## Requirement
Please rewrite the data below with every "shown" swapped for "displayed", keeping everything else the same.
begin Given data
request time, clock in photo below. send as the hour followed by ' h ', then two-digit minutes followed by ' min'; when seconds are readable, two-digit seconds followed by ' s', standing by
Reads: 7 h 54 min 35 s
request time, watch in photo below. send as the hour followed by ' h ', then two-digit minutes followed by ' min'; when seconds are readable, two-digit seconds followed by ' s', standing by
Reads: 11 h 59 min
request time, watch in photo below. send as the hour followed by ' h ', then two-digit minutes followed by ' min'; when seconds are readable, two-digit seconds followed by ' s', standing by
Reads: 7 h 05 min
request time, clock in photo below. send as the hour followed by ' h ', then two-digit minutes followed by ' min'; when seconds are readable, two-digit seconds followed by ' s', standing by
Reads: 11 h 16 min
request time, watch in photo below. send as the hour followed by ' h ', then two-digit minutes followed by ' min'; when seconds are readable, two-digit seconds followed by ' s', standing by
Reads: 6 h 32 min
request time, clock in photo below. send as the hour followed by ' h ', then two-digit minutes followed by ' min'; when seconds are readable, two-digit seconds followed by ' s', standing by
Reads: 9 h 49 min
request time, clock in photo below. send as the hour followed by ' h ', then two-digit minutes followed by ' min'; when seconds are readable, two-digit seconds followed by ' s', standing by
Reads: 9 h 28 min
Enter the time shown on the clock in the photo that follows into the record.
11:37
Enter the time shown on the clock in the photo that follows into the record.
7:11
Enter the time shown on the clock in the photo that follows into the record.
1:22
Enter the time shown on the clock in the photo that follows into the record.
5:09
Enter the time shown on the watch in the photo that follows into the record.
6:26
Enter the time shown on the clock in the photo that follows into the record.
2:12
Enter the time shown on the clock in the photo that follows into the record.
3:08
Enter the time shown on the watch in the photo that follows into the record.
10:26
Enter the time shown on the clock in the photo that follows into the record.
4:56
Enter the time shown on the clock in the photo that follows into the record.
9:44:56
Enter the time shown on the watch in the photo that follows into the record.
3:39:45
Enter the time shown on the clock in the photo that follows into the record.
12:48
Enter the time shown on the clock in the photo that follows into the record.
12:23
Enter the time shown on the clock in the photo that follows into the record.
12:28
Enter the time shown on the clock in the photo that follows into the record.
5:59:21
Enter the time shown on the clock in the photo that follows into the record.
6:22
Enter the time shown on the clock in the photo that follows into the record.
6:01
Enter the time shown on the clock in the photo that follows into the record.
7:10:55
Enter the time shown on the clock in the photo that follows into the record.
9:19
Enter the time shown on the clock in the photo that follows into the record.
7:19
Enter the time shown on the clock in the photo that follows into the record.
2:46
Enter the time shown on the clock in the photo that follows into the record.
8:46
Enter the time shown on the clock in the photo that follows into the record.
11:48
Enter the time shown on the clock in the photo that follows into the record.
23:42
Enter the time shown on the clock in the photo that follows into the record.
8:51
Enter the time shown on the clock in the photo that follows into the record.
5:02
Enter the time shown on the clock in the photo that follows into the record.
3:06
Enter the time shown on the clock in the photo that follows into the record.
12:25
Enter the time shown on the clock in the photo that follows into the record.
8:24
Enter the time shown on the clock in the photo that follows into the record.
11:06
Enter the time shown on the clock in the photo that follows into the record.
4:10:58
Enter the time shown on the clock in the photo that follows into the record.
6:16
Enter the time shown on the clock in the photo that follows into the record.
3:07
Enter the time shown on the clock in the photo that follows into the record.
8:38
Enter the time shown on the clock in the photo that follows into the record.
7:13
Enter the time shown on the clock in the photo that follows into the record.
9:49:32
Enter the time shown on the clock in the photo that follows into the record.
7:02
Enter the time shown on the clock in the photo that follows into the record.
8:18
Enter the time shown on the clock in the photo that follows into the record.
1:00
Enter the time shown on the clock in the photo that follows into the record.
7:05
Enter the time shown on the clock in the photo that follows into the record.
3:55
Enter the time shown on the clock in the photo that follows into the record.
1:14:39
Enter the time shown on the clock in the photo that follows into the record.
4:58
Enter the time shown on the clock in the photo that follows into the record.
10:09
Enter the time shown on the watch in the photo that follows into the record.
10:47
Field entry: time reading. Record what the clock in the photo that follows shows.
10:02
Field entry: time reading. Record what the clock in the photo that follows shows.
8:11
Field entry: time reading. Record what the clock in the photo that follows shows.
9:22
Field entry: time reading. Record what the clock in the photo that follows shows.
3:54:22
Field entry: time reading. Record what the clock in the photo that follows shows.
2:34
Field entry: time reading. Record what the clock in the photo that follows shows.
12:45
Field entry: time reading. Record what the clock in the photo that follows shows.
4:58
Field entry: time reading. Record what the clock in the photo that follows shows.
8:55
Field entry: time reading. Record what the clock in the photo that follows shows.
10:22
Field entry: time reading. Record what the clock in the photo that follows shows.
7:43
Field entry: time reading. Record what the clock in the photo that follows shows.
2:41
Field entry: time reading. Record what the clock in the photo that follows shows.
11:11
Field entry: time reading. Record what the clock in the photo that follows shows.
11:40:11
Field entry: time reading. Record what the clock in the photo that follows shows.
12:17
end Given data
## Exercise solution
request time, clock in photo below. send as the hour followed by ' h ', then two-digit minutes followed by ' min'; when seconds are readable, two-digit seconds followed by ' s', standing by
Reads: 7 h 54 min 35 s
request time, watch in photo below. send as the hour followed by ' h ', then two-digit minutes followed by ' min'; when seconds are readable, two-digit seconds followed by ' s', standing by
Reads: 11 h 59 min
request time, watch in photo below. send as the hour followed by ' h ', then two-digit minutes followed by ' min'; when seconds are readable, two-digit seconds followed by ' s', standing by
Reads: 7 h 05 min
request time, clock in photo below. send as the hour followed by ' h ', then two-digit minutes followed by ' min'; when seconds are readable, two-digit seconds followed by ' s', standing by
Reads: 11 h 16 min
request time, watch in photo below. send as the hour followed by ' h ', then two-digit minutes followed by ' min'; when seconds are readable, two-digit seconds followed by ' s', standing by
Reads: 6 h 32 min
request time, clock in photo below. send as the hour followed by ' h ', then two-digit minutes followed by ' min'; when seconds are readable, two-digit seconds followed by ' s', standing by
Reads: 9 h 49 min
request time, clock in photo below. send as the hour followed by ' h ', then two-digit minutes followed by ' min'; when seconds are readable, two-digit seconds followed by ' s', standing by
Reads: 9 h 28 min
Enter the time displayed on the clock in the photo that follows into the record.
11:37
Enter the time displayed on the clock in the photo that follows into the record.
7:11
Enter the time displayed on the clock in the photo that follows into the record.
1:22
Enter the time displayed on the clock in the photo that follows into the record.
5:09
Enter the time displayed on the watch in the photo that follows into the record.
6:26
Enter the time displayed on the clock in the photo that follows into the record.
2:12
Enter the time displayed on the clock in the photo that follows into the record.
3:08
Enter the time displayed on the watch in the photo that follows into the record.
10:26
Enter the time displayed on the clock in the photo that follows into the record.
4:56
Enter the time displayed on the clock in the photo that follows into the record.
9:44:56
Enter the time displayed on the watch in the photo that follows into the record.
3:39:45
Enter the time displayed on the clock in the photo that follows into the record.
12:48
Enter the time displayed on the clock in the photo that follows into the record.
12:23
Enter the time displayed on the clock in the photo that follows into the record.
12:28
Enter the time displayed on the clock in the photo that follows into the record.
5:59:21
Enter the time displayed on the clock in the photo that follows into the record.
6:22
Enter the time displayed on the clock in the photo that follows into the record.
6:01
Enter the time displayed on the clock in the photo that follows into the record.
7:10:55
Enter the time displayed on the clock in the photo that follows into the record.
9:19
Enter the time displayed on the clock in the photo that follows into the record.
7:19
Enter the time displayed on the clock in the photo that follows into the record.
2:46
Enter the time displayed on the clock in the photo that follows into the record.
8:46
Enter the time displayed on the clock in the photo that follows into the record.
11:48
Enter the time displayed on the clock in the photo that follows into the record.
23:42
Enter the time displayed on the clock in the photo that follows into the record.
8:51
Enter the time displayed on the clock in the photo that follows into the record.
5:02
Enter the time displayed on the clock in the photo that follows into the record.
3:06
Enter the time displayed on the clock in the photo that follows into the record.
12:25
Enter the time displayed on the clock in the photo that follows into the record.
8:24
Enter the time displayed on the clock in the photo that follows into the record.
11:06
Enter the time displayed on the clock in the photo that follows into the record.
4:10:58
Enter the time displayed on the clock in the photo that follows into the record.
6:16
Enter the time displayed on the clock in the photo that follows into the record.
3:07
Enter the time displayed on the clock in the photo that follows into the record.
8:38
Enter the time displayed on the clock in the photo that follows into the record.
7:13
Enter the time displayed on the clock in the photo that follows into the record.
9:49:32
Enter the time displayed on the clock in the photo that follows into the record.
7:02
Enter the time displayed on the clock in the photo that follows into the record.
8:18
Enter the time displayed on the clock in the photo that follows into the record.
1:00
Enter the time displayed on the clock in the photo that follows into the record.
7:05
Enter the time displayed on the clock in the photo that follows into the record.
3:55
Enter the time displayed on the clock in the photo that follows into the record.
1:14:39
Enter the time displayed on the clock in the photo that follows into the record.
4:58
Enter the time displayed on the clock in the photo that follows into the record.
10:09
Enter the time displayed on the watch in the photo that follows into the record.
10:47
Field entry: time reading. Record what the clock in the photo that follows shows.
10:02
Field entry: time reading. Record what the clock in the photo that follows shows.
8:11
Field entry: time reading. Record what the clock in the photo that follows shows.
9:22
Field entry: time reading. Record what the clock in the photo that follows shows.
3:54:22
Field entry: time reading. Record what the clock in the photo that follows shows.
2:34
Field entry: time reading. Record what the clock in the photo that follows shows.
12:45
Field entry: time reading. Record what the clock in the photo that follows shows.
4:58
Field entry: time reading. Record what the clock in the photo that follows shows.
8:55
Field entry: time reading. Record what the clock in the photo that follows shows.
10:22
Field entry: time reading. Record what the clock in the photo that follows shows.
7:43
Field entry: time reading. Record what the clock in the photo that follows shows.
2:41
Field entry: time reading. Record what the clock in the photo that follows shows.
11:11
Field entry: time reading. Record what the clock in the photo that follows shows.
11:40:11
Field entry: time reading. Record what the clock in the photo that follows shows.
12:17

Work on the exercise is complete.